The sound of Zero Tolerance

flyball dog leaping a hurdle karen wild

Does zero tolerance have to be as hardline as it comes across? The very name sounds off-putting.

 

I’d like to share with you my positive experience of zero tolerance!

I was just musing on a comment made to me today about flyball potentially creating incessant barking in some dogs.

 

If you have ever watched this incredible, fast but simple to learn dog sport, you will know what I mean. At Crufts each year the noise can be deafening as dogs become utterly absorbed in this leaping, catching, retrieving relay race of a game. Excitement is infectious, so before long you have a whole arena of it – a wall of sound.

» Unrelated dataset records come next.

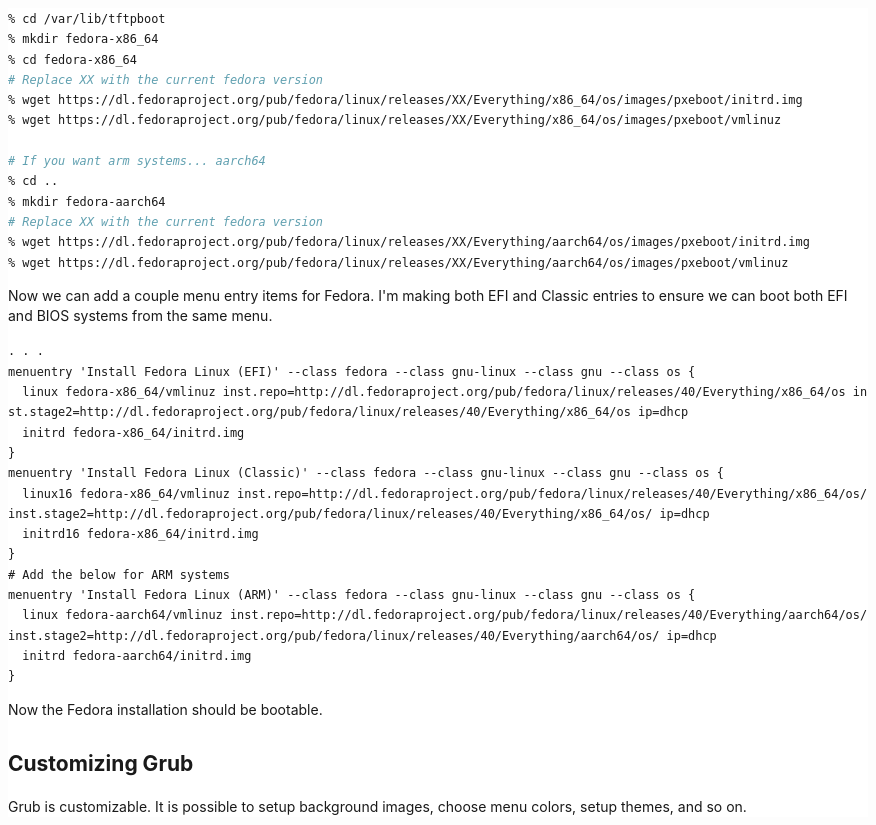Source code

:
 ``` bash
% cd /var/lib/tftpboot
% mkdir fedora-x86_64
% cd fedora-x86_64
# Replace XX with the current fedora version
% wget https://dl.fedoraproject.org/pub/fedora/linux/releases/XX/Everything/x86_64/os/images/pxeboot/initrd.img
% wget https://dl.fedoraproject.org/pub/fedora/linux/releases/XX/Everything/x86_64/os/images/pxeboot/vmlinuz

# If you want arm systems... aarch64
% cd ..
% mkdir fedora-aarch64
# Replace XX with the current fedora version
% wget https://dl.fedoraproject.org/pub/fedora/linux/releases/XX/Everything/aarch64/os/images/pxeboot/initrd.img
% wget https://dl.fedoraproject.org/pub/fedora/linux/releases/XX/Everything/aarch64/os/images/pxeboot/vmlinuz
```

Now we can add a couple menu entry items for Fedora. I'm making both
EFI and Classic entries to ensure we can boot both EFI and BIOS systems
from the same menu.

```
. . .
menuentry 'Install Fedora Linux (EFI)' --class fedora --class gnu-linux --class gnu --class os {
  linux fedora-x86_64/vmlinuz inst.repo=http://dl.fedoraproject.org/pub/fedora/linux/releases/40/Everything/x86_64/os inst.stage2=http://dl.fedoraproject.org/pub/fedora/linux/releases/40/Everything/x86_64/os ip=dhcp
  initrd fedora-x86_64/initrd.img
}
menuentry 'Install Fedora Linux (Classic)' --class fedora --class gnu-linux --class gnu --class os {
  linux16 fedora-x86_64/vmlinuz inst.repo=http://dl.fedoraproject.org/pub/fedora/linux/releases/40/Everything/x86_64/os/ inst.stage2=http://dl.fedoraproject.org/pub/fedora/linux/releases/40/Everything/x86_64/os/ ip=dhcp
  initrd16 fedora-x86_64/initrd.img
}
# Add the below for ARM systems
menuentry 'Install Fedora Linux (ARM)' --class fedora --class gnu-linux --class gnu --class os {
  linux fedora-aarch64/vmlinuz inst.repo=http://dl.fedoraproject.org/pub/fedora/linux/releases/40/Everything/aarch64/os/ inst.stage2=http://dl.fedoraproject.org/pub/fedora/linux/releases/40/Everything/aarch64/os/ ip=dhcp
  initrd fedora-aarch64/initrd.img
}
```

Now the Fedora installation should be bootable.

## Customizing Grub

Grub is customizable. It is possible to setup background images, choose
menu colors, setup themes, and so on.
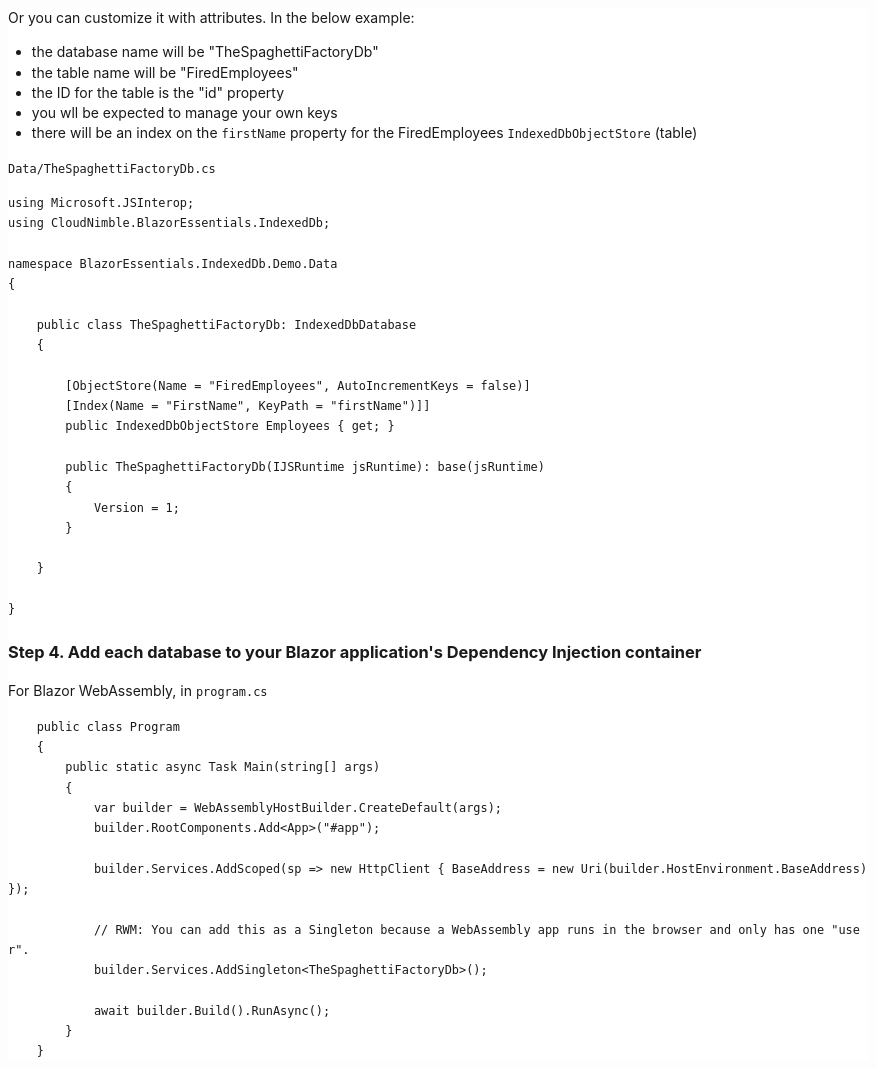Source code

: Or you can customize it with attributes. In the below example:
- the database name will be "TheSpaghettiFactoryDb"
- the table name will be "FiredEmployees"
- the ID for the table is the "id" property
- you wll be expected to manage your own keys
- there will be an index on the `firstName` property for the FiredEmployees `IndexedDbObjectStore` (table)

`Data/TheSpaghettiFactoryDb.cs`
```CSharp
using Microsoft.JSInterop;
using CloudNimble.BlazorEssentials.IndexedDb;

namespace BlazorEssentials.IndexedDb.Demo.Data
{

    public class TheSpaghettiFactoryDb: IndexedDbDatabase
    {

        [ObjectStore(Name = "FiredEmployees", AutoIncrementKeys = false)]
        [Index(Name = "FirstName", KeyPath = "firstName")]]
        public IndexedDbObjectStore Employees { get; }

        public TheSpaghettiFactoryDb(IJSRuntime jsRuntime): base(jsRuntime)
        {
            Version = 1;
        }

    }

}
```

### Step 4. Add each database to your Blazor application's Dependency Injection container

For Blazor WebAssembly, in `program.cs`
```CSharp
    public class Program
    {
        public static async Task Main(string[] args)
        {
            var builder = WebAssemblyHostBuilder.CreateDefault(args);
            builder.RootComponents.Add<App>("#app");

            builder.Services.AddScoped(sp => new HttpClient { BaseAddress = new Uri(builder.HostEnvironment.BaseAddress) });

            // RWM: You can add this as a Singleton because a WebAssembly app runs in the browser and only has one "user".
            builder.Services.AddSingleton<TheSpaghettiFactoryDb>();

            await builder.Build().RunAsync();
        }
    }
```
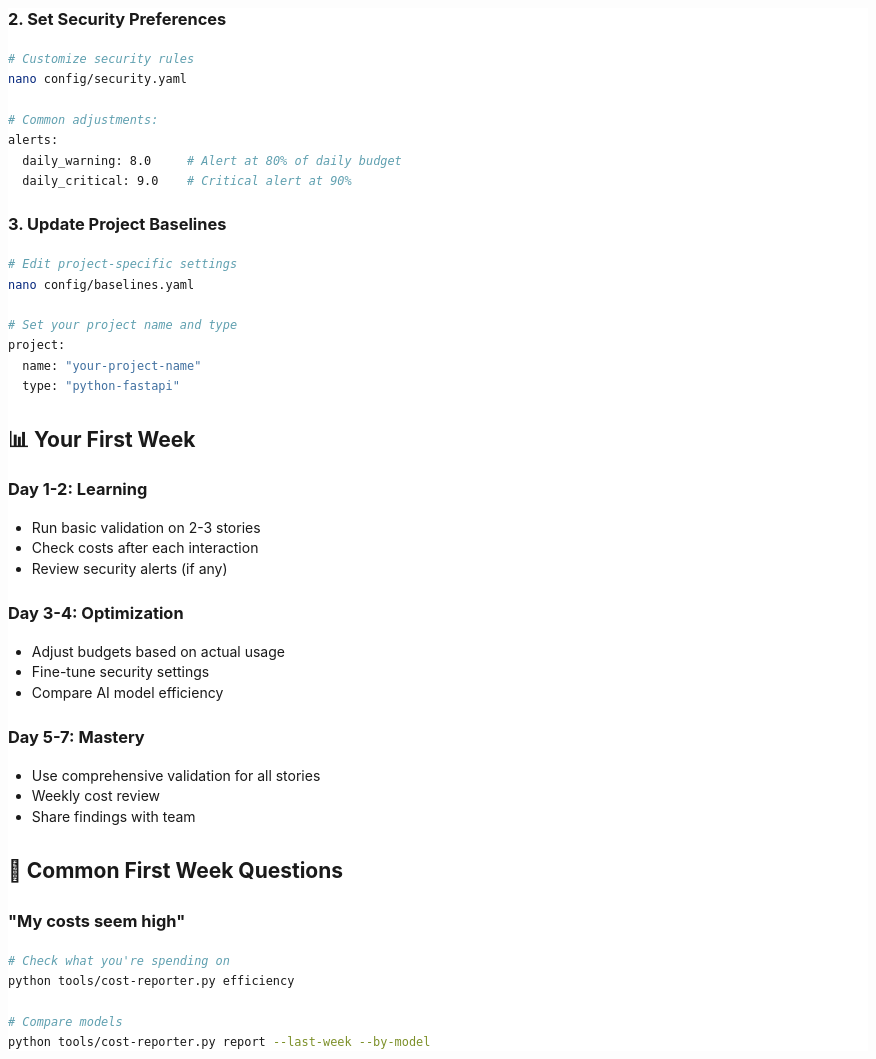### **2. Set Security Preferences**
```bash
# Customize security rules
nano config/security.yaml

# Common adjustments:
alerts:
  daily_warning: 8.0     # Alert at 80% of daily budget
  daily_critical: 9.0    # Critical alert at 90%
```

### **3. Update Project Baselines**
```bash
# Edit project-specific settings
nano config/baselines.yaml

# Set your project name and type
project:
  name: "your-project-name"
  type: "python-fastapi"
```

## 📊 Your First Week

### **Day 1-2: Learning**
- Run basic validation on 2-3 stories
- Check costs after each interaction
- Review security alerts (if any)

### **Day 3-4: Optimization**
- Adjust budgets based on actual usage
- Fine-tune security settings
- Compare AI model efficiency

### **Day 5-7: Mastery**
- Use comprehensive validation for all stories
- Weekly cost review
- Share findings with team

## 🎯 Common First Week Questions

### **"My costs seem high"**
```bash
# Check what you're spending on
python tools/cost-reporter.py efficiency

# Compare models
python tools/cost-reporter.py report --last-week --by-model
```
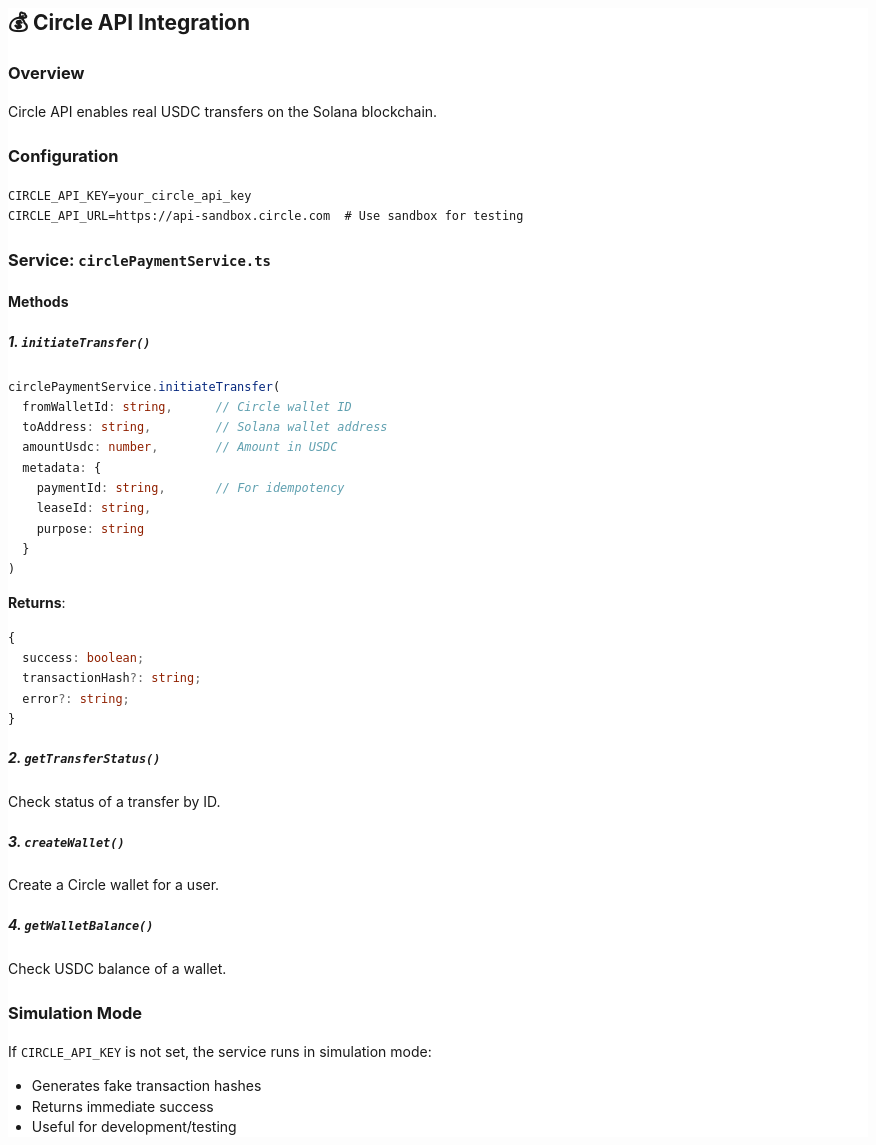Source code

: 
## 💰 Circle API Integration

### Overview
Circle API enables real USDC transfers on the Solana blockchain.

### Configuration
```env
CIRCLE_API_KEY=your_circle_api_key
CIRCLE_API_URL=https://api-sandbox.circle.com  # Use sandbox for testing
```

### Service: `circlePaymentService.ts`

#### Methods

##### 1. `initiateTransfer()`
```typescript
circlePaymentService.initiateTransfer(
  fromWalletId: string,      // Circle wallet ID
  toAddress: string,         // Solana wallet address
  amountUsdc: number,        // Amount in USDC
  metadata: {
    paymentId: string,       // For idempotency
    leaseId: string,
    purpose: string
  }
)
```

**Returns**:
```typescript
{
  success: boolean;
  transactionHash?: string;
  error?: string;
}
```

##### 2. `getTransferStatus()`
Check status of a transfer by ID.

##### 3. `createWallet()`
Create a Circle wallet for a user.

##### 4. `getWalletBalance()`
Check USDC balance of a wallet.

### Simulation Mode
If `CIRCLE_API_KEY` is not set, the service runs in simulation mode:
- Generates fake transaction hashes
- Returns immediate success
- Useful for development/testing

It then occurred to me that our flyball team never had this problem! Years ago I ran a dog display team and we taught tricks and fun and games, of which flyball competition was one. None of our dogs barked, even though they adored flyball practice.

Why was this?

I recalled our trainer-in-chief urging us to adopt a zero tolerance approach toward barking. Her opinion was that if the dog is ‘yelling its head off’ how can it be concentrating?

So what did we do? Did we start a sharpened STOP THAT! course of action, to enforce this zero tolerance approach? No. As we all come to realize over time, often shouting at your dog to be quiet can make a barking problem far worse – you are joining in, right?

Instead, any dog that even made a squeak, a whine, the faintest of wuffs… simply did not get ‘their’ turn.

Any dog that began to bark whilst spectating remained a spectator, to begin with at more of a distance, and was gradually brought closer and closer as they stayed quiet (remember I said quiet – enthusiasm was allowed!)

Handlers were allowed to issue commands but again – a single command should not really need repeating and if the dogs were experienced enough, would just get on with the job in hand. This meant us handlers could remain pretty quiet, too.

Some dogs found it more of a challenge than others but the reward was SO reinforcing, they learned to control their bark impulse fast enough. And us handlers had to control our ‘Repeat command at the top of your voice’ impulse (yes, I was one of them).

The result? A quiet, slick and VERY fast team.

Zero tolerance need not be as confrontational as it sounds! Why not give it a try?